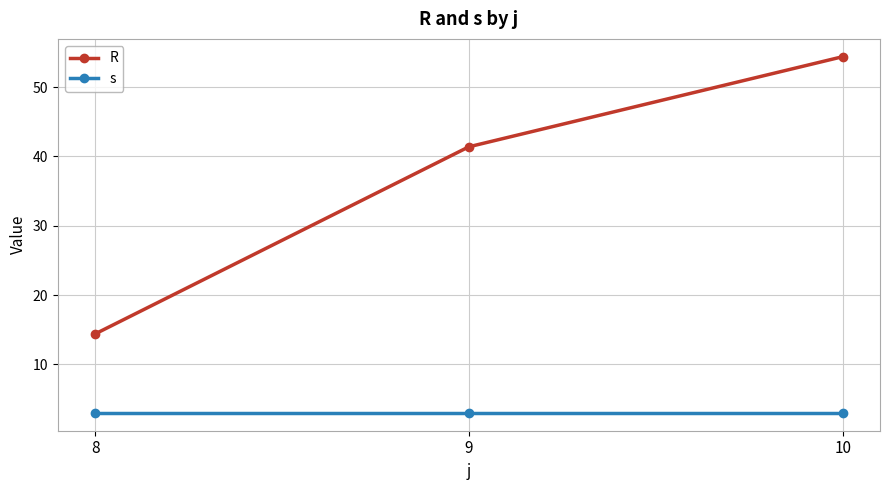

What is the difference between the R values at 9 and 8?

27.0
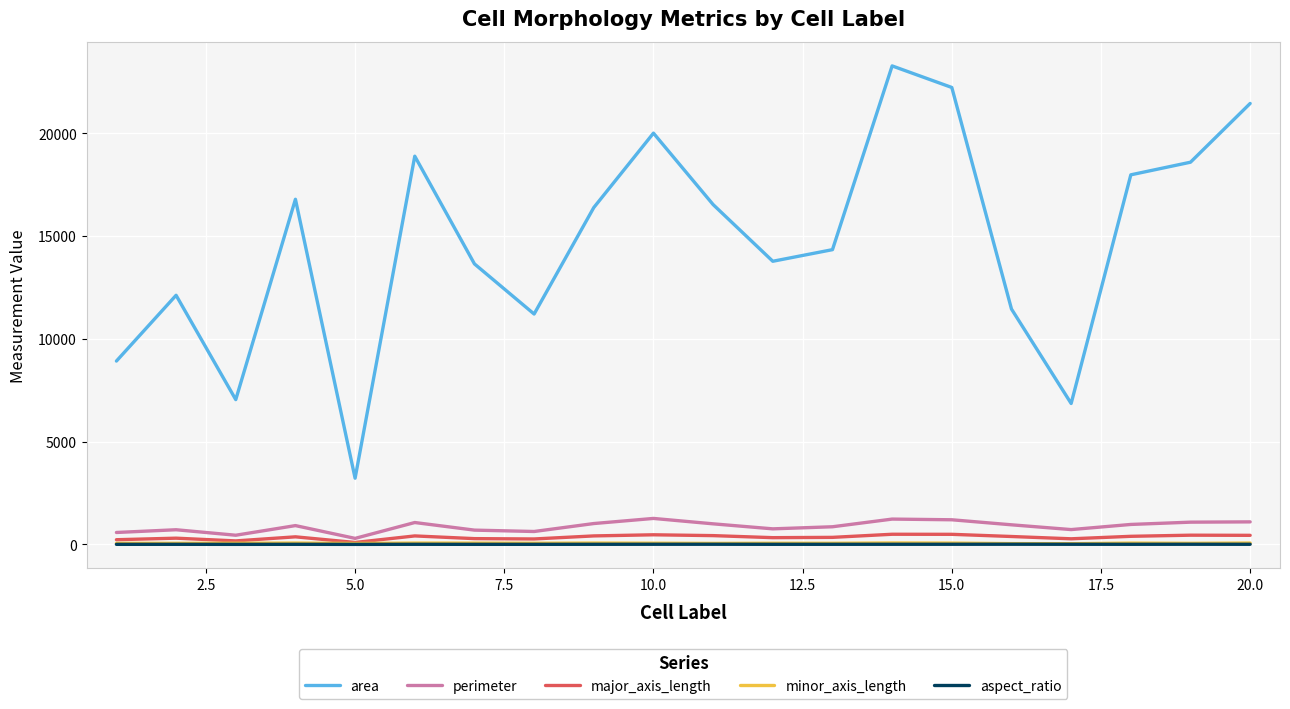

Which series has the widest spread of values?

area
|---|
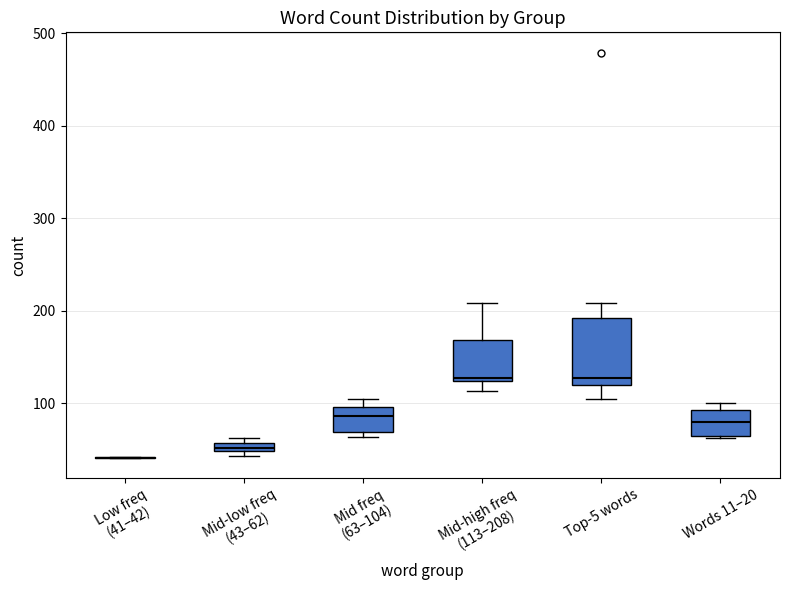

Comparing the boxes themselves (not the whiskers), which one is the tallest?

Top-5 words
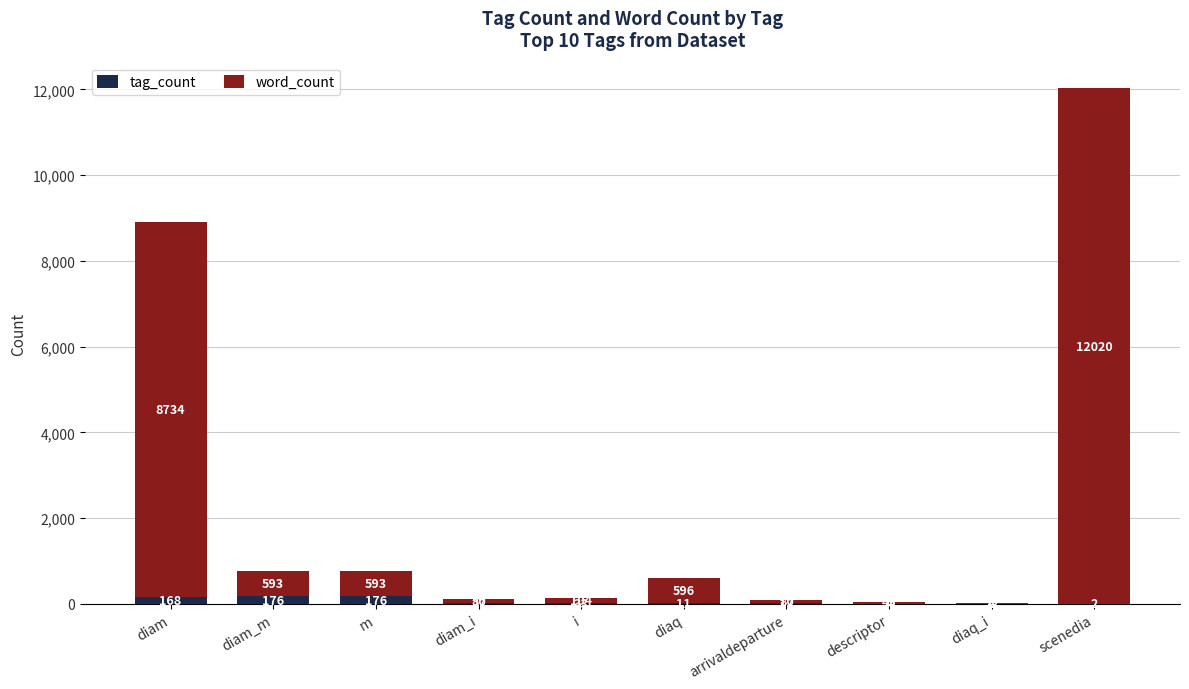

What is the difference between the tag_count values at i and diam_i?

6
|---|
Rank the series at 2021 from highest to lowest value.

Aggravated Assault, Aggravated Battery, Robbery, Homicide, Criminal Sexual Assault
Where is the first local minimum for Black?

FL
|---|
_Task prompt_
Copy word for word the lines from the one containing "What is the difference between the R" through the one containing "Which series has the widest spread of values?", inclusive. Omit any pictures in that span.

_Result for this task_
What is the difference between the R values at 9 and 8?

27.0

Which series has the widest spread of values?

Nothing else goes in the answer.